ECLI:NL:CRVB:2015:4997
Centrale Raad van Beroep
- Hoger beroep
- D.J. van der Vos
- Rechtspraak.nl
Weigering van WIA-uitkering en geschiktheid voor arbeid na ziekte
In deze zaak heeft de Centrale Raad van Beroep op 30 december 2015 uitspraak gedaan in het hoger beroep van appellant tegen de weigering van een WIA-uitkering door het Uitvoeringsinstituut werknemersverzekeringen (Uwv). Appellant, die zich op 30 augustus 2010 ziek meldde wegens vermoeidheid en algehele malaise, was van mening dat zijn beperkingen door de verzekeringsartsen van het Uwv waren onderschat. Het Uwv had vastgesteld dat appellant met ingang van 27 augustus 2012 geen recht had op een WIA-uitkering, omdat hij minder dan 35% arbeidsongeschikt werd geacht. Dit besluit werd door de rechtbank Gelderland in een eerdere uitspraak bevestigd.
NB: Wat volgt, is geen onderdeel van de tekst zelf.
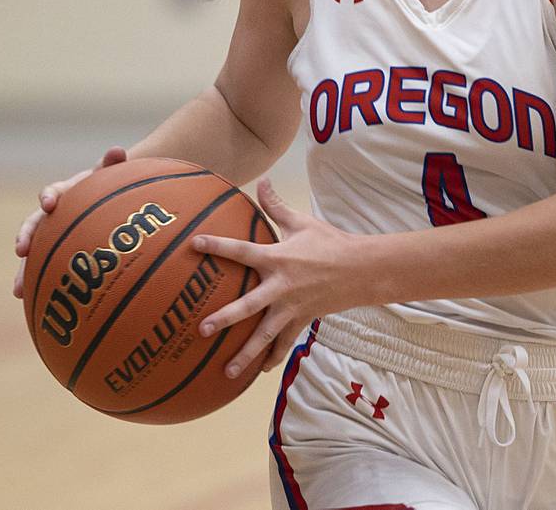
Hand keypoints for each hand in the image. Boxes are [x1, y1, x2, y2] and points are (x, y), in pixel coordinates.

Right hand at [13, 146, 128, 297]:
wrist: (111, 193)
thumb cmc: (110, 182)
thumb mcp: (112, 172)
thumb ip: (112, 162)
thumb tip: (118, 149)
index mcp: (67, 192)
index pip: (54, 192)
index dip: (49, 196)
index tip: (48, 203)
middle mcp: (55, 213)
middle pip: (35, 225)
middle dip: (27, 236)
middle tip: (22, 249)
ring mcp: (55, 232)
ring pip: (36, 251)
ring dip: (25, 269)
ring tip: (19, 289)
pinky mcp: (59, 249)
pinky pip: (46, 266)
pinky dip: (37, 281)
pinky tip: (30, 300)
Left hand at [194, 179, 356, 377]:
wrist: (362, 269)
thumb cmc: (330, 243)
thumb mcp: (303, 222)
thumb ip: (277, 207)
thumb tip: (262, 181)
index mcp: (278, 258)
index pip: (241, 251)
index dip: (217, 246)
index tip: (193, 244)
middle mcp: (281, 286)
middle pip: (249, 306)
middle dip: (225, 318)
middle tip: (202, 329)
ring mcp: (292, 307)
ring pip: (265, 335)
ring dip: (245, 354)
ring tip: (226, 372)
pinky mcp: (302, 320)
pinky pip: (285, 343)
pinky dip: (272, 357)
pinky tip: (258, 372)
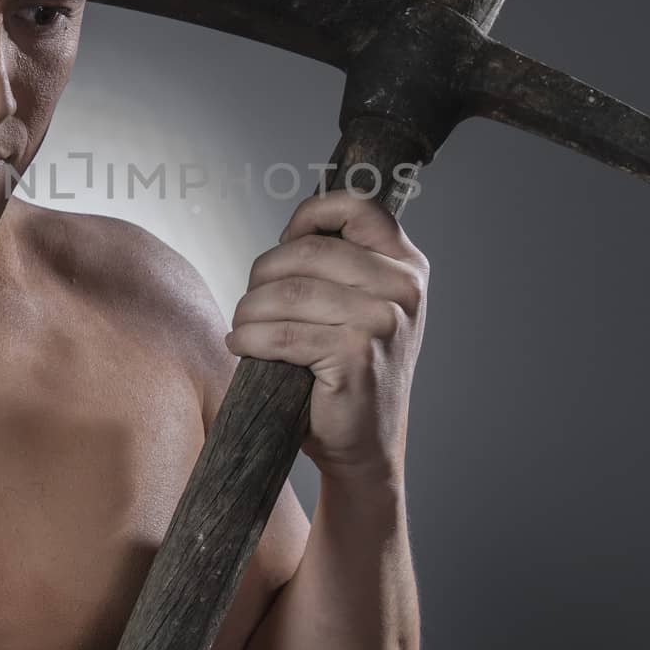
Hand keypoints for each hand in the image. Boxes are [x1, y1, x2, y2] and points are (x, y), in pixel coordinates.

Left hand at [225, 189, 428, 485]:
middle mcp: (403, 288)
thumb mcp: (362, 305)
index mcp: (407, 266)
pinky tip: (241, 345)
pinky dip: (249, 338)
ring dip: (250, 309)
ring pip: (289, 292)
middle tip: (250, 301)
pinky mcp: (356, 355)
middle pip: (309, 251)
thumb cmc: (350, 368)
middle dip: (264, 274)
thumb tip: (291, 233)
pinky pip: (282, 333)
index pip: (357, 206)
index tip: (284, 243)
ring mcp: (384, 322)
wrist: (366, 443)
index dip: (309, 216)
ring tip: (243, 326)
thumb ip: (341, 264)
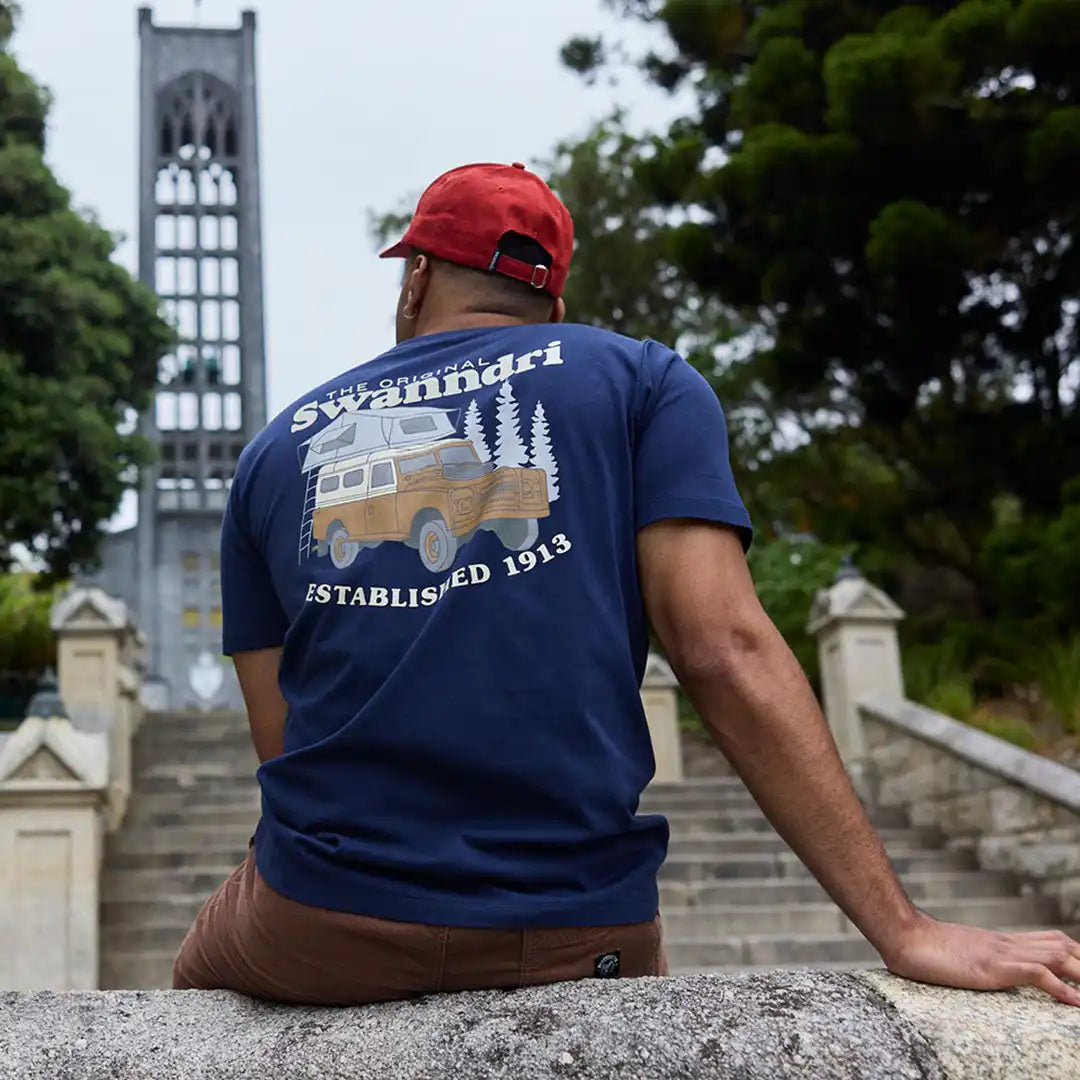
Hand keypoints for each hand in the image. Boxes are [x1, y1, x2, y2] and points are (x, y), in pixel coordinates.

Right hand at [881, 914, 1079, 1005]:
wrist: (902, 935)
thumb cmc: (919, 947)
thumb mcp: (956, 954)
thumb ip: (969, 958)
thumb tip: (971, 968)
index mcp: (998, 942)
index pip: (1048, 941)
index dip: (1074, 954)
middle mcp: (1005, 944)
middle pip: (1061, 945)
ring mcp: (999, 953)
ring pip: (1057, 955)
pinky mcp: (992, 966)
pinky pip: (1036, 973)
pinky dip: (1061, 988)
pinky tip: (1075, 1003)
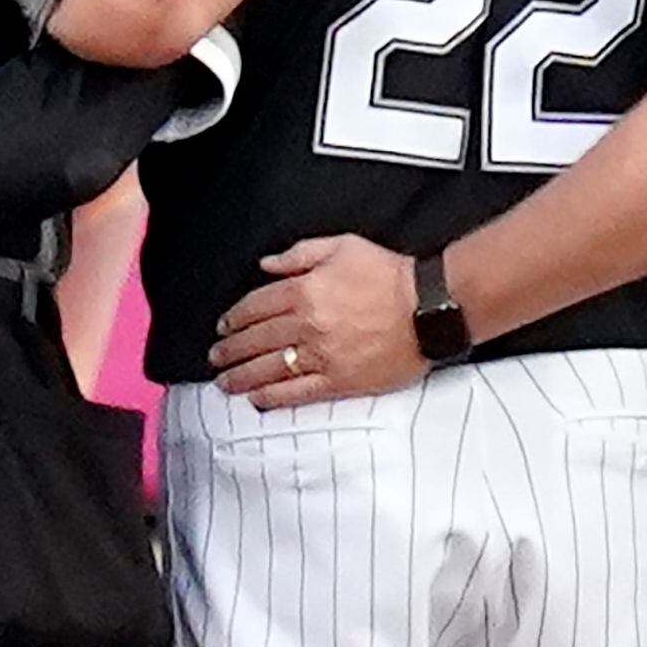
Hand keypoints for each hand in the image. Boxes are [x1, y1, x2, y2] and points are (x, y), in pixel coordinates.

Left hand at [207, 234, 425, 404]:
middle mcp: (308, 325)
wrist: (429, 307)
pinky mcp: (339, 381)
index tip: (225, 326)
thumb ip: (299, 255)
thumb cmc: (392, 277)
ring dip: (241, 376)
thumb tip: (268, 264)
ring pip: (269, 369)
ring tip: (226, 381)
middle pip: (255, 340)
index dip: (234, 318)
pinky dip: (272, 397)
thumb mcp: (343, 247)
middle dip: (230, 350)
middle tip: (217, 356)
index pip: (255, 307)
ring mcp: (322, 356)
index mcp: (305, 291)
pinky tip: (257, 399)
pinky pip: (296, 393)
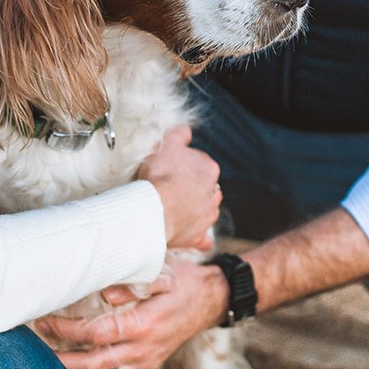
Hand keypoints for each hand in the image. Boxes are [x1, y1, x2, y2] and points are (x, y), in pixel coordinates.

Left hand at [36, 261, 229, 368]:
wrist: (213, 300)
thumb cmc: (184, 281)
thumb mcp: (163, 273)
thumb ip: (133, 283)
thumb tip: (104, 293)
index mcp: (144, 324)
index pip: (95, 334)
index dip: (66, 330)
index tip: (44, 320)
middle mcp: (143, 349)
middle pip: (92, 364)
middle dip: (60, 359)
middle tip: (34, 350)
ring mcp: (145, 361)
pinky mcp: (146, 366)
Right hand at [137, 126, 220, 250]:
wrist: (155, 209)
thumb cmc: (160, 176)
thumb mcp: (167, 145)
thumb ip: (179, 134)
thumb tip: (186, 129)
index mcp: (209, 169)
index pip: (199, 163)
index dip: (182, 165)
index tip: (169, 169)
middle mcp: (214, 193)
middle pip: (203, 187)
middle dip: (190, 188)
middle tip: (168, 189)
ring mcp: (207, 216)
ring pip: (204, 210)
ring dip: (193, 210)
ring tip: (173, 210)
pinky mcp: (198, 235)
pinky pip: (202, 238)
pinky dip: (199, 238)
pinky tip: (195, 239)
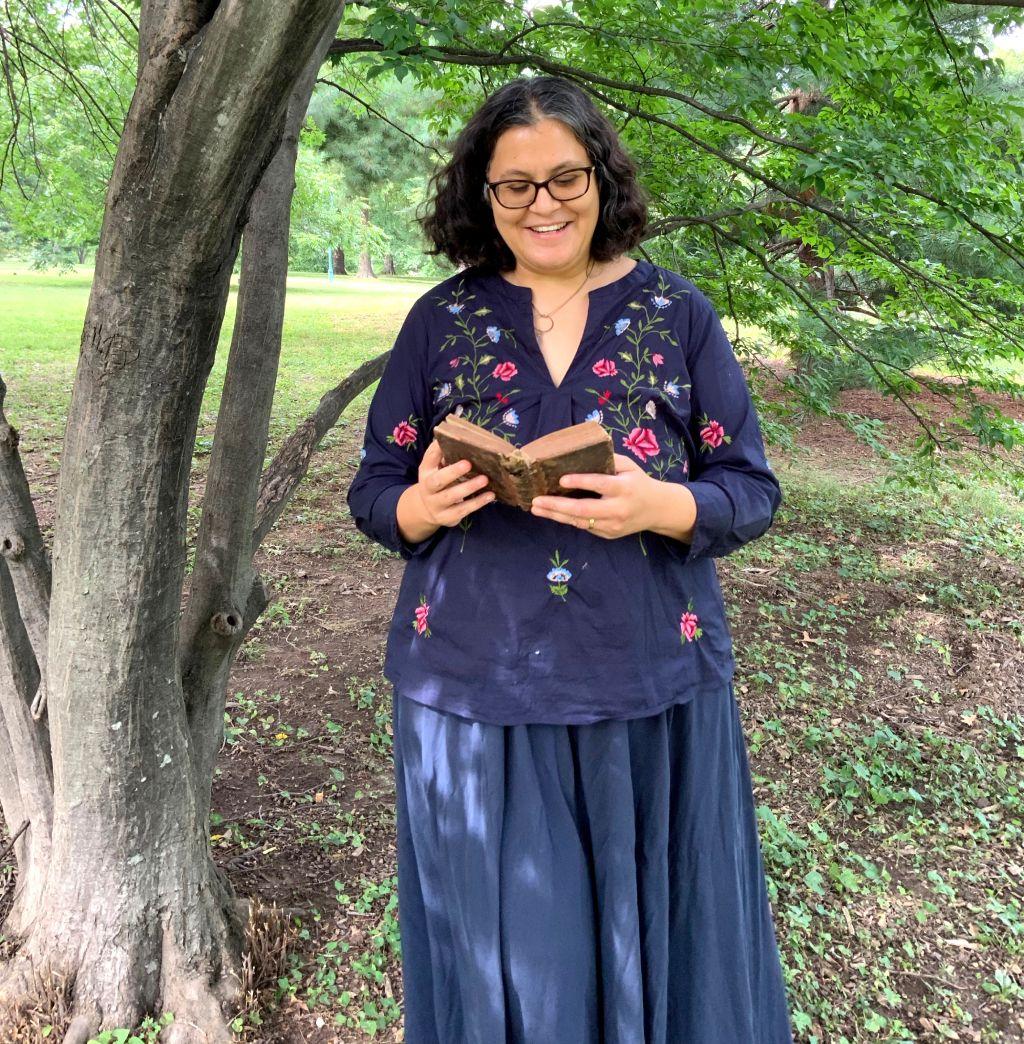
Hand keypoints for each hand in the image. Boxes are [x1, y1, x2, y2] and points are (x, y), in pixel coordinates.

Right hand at [414, 439, 494, 527]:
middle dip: (452, 472)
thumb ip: (442, 454)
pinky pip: (463, 510)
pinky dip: (477, 503)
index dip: (437, 452)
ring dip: (469, 488)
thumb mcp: (435, 468)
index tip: (447, 443)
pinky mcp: (447, 517)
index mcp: (425, 472)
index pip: (428, 460)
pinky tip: (490, 495)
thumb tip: (456, 435)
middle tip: (468, 464)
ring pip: (451, 497)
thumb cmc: (438, 481)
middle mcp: (428, 489)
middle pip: (438, 481)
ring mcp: (436, 505)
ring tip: (485, 480)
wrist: (427, 510)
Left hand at [530, 453, 662, 537]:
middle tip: (536, 500)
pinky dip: (566, 519)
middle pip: (584, 509)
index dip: (581, 482)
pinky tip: (551, 513)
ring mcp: (612, 525)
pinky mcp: (608, 534)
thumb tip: (580, 452)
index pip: (600, 485)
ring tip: (536, 508)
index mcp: (625, 488)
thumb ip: (608, 459)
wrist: (658, 510)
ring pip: (579, 521)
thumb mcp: (629, 466)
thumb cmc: (639, 482)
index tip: (561, 480)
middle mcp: (618, 509)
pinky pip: (584, 526)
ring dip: (555, 515)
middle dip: (557, 506)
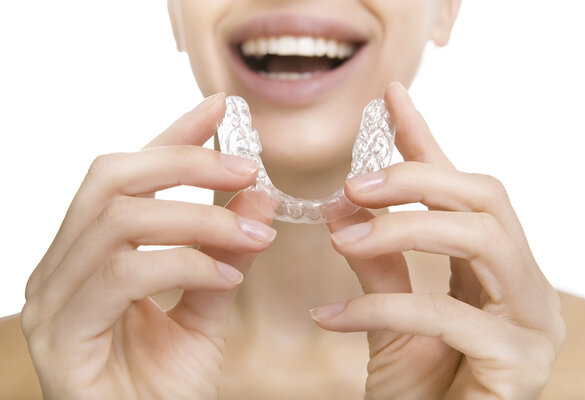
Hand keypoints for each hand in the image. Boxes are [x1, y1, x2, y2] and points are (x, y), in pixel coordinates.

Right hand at [21, 94, 276, 398]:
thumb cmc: (166, 384)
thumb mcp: (206, 307)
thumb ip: (224, 254)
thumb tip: (257, 198)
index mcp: (90, 253)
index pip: (126, 174)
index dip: (171, 136)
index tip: (219, 110)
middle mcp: (60, 267)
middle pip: (111, 178)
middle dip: (185, 164)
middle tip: (249, 169)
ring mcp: (51, 301)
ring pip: (118, 220)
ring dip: (197, 218)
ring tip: (252, 232)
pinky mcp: (60, 338)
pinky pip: (124, 275)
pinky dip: (185, 265)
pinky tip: (227, 278)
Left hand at [312, 83, 565, 398]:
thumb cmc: (420, 392)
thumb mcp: (390, 318)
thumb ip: (378, 262)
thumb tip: (344, 207)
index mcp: (495, 269)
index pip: (463, 188)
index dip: (426, 140)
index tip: (389, 99)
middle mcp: (525, 285)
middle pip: (484, 197)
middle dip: (416, 180)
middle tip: (352, 186)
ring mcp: (532, 322)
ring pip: (480, 237)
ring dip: (402, 229)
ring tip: (344, 238)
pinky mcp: (519, 361)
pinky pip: (446, 312)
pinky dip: (381, 307)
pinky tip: (331, 319)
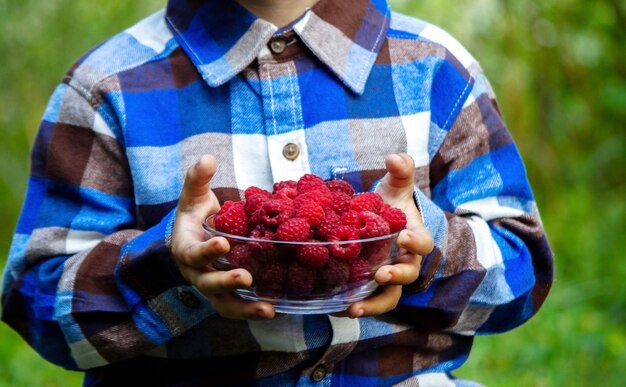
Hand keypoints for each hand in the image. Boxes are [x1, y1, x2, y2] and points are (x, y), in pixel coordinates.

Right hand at [170, 155, 274, 319]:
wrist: (193, 238)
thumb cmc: (195, 215)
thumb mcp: (193, 196)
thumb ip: (197, 178)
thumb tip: (207, 158)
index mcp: (186, 248)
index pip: (193, 252)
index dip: (206, 250)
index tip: (223, 244)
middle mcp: (196, 272)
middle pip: (207, 283)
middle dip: (225, 282)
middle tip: (245, 277)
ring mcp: (211, 287)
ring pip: (224, 303)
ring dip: (245, 308)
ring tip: (268, 309)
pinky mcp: (227, 296)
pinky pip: (238, 307)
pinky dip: (254, 311)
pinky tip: (275, 310)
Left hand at [340, 153, 433, 317]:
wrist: (380, 223)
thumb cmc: (390, 204)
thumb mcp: (396, 185)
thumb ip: (401, 170)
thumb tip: (395, 158)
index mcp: (414, 237)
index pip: (423, 242)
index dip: (416, 242)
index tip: (403, 238)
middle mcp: (405, 261)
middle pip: (408, 274)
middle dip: (396, 275)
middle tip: (381, 274)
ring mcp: (389, 277)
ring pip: (389, 297)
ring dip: (374, 304)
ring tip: (354, 309)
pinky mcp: (371, 287)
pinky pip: (368, 301)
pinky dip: (357, 307)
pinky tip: (338, 309)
Tijdens de zittingen in hoger beroep, waar appellant aanvankelijk niet aanwezig was, maar later wel, werd de medische situatie van appellant uitvoerig besproken. De verzekeringsarts had vastgesteld dat appellant lijdt aan het Chronisch Vermoeidheidssyndroom (CVS) en lichte COPD, en dat hij in staat was om 40 uur per week te werken, mits rekening werd gehouden met zijn beperkingen. De rechtbank oordeelde dat er geen reden was om te twijfelen aan de verzekeringsgeneeskundige grondslag van het bestreden besluit. De argumenten van appellant dat zijn beperkingen niet correct waren ingeschat, werden niet onderbouwd met objectieve medische informatie.
De Centrale Raad van Beroep bevestigde de uitspraak van de rechtbank en oordeelde dat appellant in medisch opzicht in staat was de werkzaamheden te verrichten die verbonden zijn aan de functies die aan de schatting ten grondslag lagen. De Raad concludeerde dat het hoger beroep niet slaagde en dat er geen aanleiding was voor een schadevergoeding of proceskostenveroordeling.